I believe that you will want to redo your outdoor living space for these tortoise.....or you will want to reconsider moving that wood enclosure indoors....the reason that I say this is because if you keep the torts outdoors then they must have access to a place that they can dig down into the earth to regulate their temps when it becomes too hot or too cold...and that enclosure does not appear to allow this....above ground without proper shelter you leave your tort exposed to the weather---which is not a natural situation...and the tort in the pic was clearly at one time a wild tort--so they have the skills if offered the appropriate access to a more varied space....just my thoughts.

Also, the tort may become stressed even more so in that small glass tank...I would move that wood enclosure that you have outside into the house and keep it warm ---this way that tort can feel a bit more secure due to a more familiar environment.....just what I would do...


----------



## ssha_miami (Feb 3, 2013)

ascott said:


> I believe that you will want to redo your outdoor living space for these tortoise.....or you will want to reconsider moving that wood enclosure indoors....the reason that I say this is because if you keep the torts outdoors then they must have access to a place that they can dig down into the earth to regulate their temps when it becomes too hot or too cold...and that enclosure does not appear to allow this....above ground without proper shelter you leave your tort exposed to the weather---which is not a natural situation...and the tort in the pic was clearly at one time a wild tort--so they have the skills if offered the appropriate access to a more varied space....just my thoughts.
> 
> Also, the tort may become stressed even more so in that small glass tank...I would move that wood enclosure that you have outside into the house and keep it warm ---this way that tort can feel a bit more secure due to a more familiar environment.....just what I would do...
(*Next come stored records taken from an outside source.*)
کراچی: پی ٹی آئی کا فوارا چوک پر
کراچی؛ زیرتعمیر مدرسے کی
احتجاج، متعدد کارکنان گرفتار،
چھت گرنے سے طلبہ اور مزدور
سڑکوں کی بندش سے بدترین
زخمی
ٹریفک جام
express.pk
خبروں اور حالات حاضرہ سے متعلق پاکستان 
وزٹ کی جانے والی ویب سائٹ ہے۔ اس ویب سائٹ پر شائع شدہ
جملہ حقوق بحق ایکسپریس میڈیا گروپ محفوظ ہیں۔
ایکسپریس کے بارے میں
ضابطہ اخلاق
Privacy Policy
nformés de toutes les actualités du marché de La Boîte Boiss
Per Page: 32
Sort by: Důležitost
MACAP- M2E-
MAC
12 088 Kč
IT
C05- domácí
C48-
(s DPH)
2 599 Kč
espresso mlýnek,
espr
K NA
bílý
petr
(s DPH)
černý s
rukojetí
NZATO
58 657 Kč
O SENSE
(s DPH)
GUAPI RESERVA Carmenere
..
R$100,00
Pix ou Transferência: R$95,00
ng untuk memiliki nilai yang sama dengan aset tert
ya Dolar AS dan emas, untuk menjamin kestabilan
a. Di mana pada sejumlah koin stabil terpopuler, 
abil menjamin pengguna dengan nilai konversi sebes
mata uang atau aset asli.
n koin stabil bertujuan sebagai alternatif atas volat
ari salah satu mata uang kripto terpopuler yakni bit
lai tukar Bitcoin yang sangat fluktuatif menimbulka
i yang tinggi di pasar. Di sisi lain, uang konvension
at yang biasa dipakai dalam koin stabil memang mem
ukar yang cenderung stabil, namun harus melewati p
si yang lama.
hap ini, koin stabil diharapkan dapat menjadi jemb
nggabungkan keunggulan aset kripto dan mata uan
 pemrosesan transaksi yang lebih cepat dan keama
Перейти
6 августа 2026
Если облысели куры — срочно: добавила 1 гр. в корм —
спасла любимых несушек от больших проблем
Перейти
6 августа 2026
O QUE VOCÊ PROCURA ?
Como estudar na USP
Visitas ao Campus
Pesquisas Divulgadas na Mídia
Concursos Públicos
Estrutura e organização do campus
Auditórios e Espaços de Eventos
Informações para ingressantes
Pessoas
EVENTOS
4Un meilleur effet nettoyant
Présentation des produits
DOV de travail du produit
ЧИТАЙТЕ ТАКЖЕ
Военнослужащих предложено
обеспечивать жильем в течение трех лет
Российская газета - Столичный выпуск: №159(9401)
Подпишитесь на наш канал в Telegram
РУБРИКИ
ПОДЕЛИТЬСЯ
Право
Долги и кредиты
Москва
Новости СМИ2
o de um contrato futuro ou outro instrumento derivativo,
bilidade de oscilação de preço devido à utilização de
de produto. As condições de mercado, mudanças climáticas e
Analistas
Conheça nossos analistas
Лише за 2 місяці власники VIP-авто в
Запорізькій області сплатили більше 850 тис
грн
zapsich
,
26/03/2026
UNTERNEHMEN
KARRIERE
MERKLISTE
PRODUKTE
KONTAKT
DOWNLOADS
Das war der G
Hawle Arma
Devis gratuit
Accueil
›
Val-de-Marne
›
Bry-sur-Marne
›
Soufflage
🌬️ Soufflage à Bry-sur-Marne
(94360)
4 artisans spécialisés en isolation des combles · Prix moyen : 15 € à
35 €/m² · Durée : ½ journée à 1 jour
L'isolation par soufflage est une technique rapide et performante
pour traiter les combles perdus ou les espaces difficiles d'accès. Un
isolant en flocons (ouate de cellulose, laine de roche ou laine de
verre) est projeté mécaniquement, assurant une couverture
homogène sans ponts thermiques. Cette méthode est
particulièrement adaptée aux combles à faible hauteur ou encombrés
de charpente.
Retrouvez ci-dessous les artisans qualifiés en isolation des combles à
Thank you, I appreciate your suggestion. I hope to redo the hutch put deeper soil for them to burrow and keep them outside, since I live in miami. the temp is good, for example this week is 65-79, and sunlight is sufficient. Just occasionally cold night around 55 degree, in which I will move them sleep indoor. Actually the hutch has a lid, I only open the lid when I stay at home, or feed water and food. Mostly, lid is closed and sunlight can cover half the cage. Coldest temp during day time is their bedroom, 70 degree. The sunspot is 82-83 degree. Btw, there is a layer of soft cushion on the very bottom to keep temp. then a layer of waterproof cloth to hold the sand and soil, at the top is a layer of sand and soil, now is 2 inch deep. Will put more, to make deeper.


----------



## ssha_miami (Feb 4, 2013)

I am struggling to make decision if I need to move it indoor. Sunlight is so sufficient everyday. If they live indoor, no sunlight at all, only on basking light, no wind, no rain....life kinda boring. I observe the temp, daytime overall 80 degree. Half cage under sunshine 85 degree, dark shadow bedroom 75 degree. Still hope to keep it outdoor.


----------



## Yvonne G (Feb 11, 2013)

Your steppe tortoises need a pen built onto the ground, and a large space. That hutch is nowhere near big enough for two steppe tortoises. I'm sure they would be ok to live outside all the time in Florida. They are pretty cold hardy. The only problem would be the rain. You would have to have a nice, dry house for them to retreat into when it rains. I would say that two steppe/russian tortoises require a space of at LEAST about 5' x 8'.


----------



## ssha_miami (Feb 14, 2013)

Thank you for you all suggestions. The male tort has been recovered since last weekend. But I sent it back to petsmart today ,catch the return deadline, after a hard decision. The enclosure is fixed size, I agree he might be bullied by his wife. Gave him a soak and a full dinner before he left. A little bit sad.


----------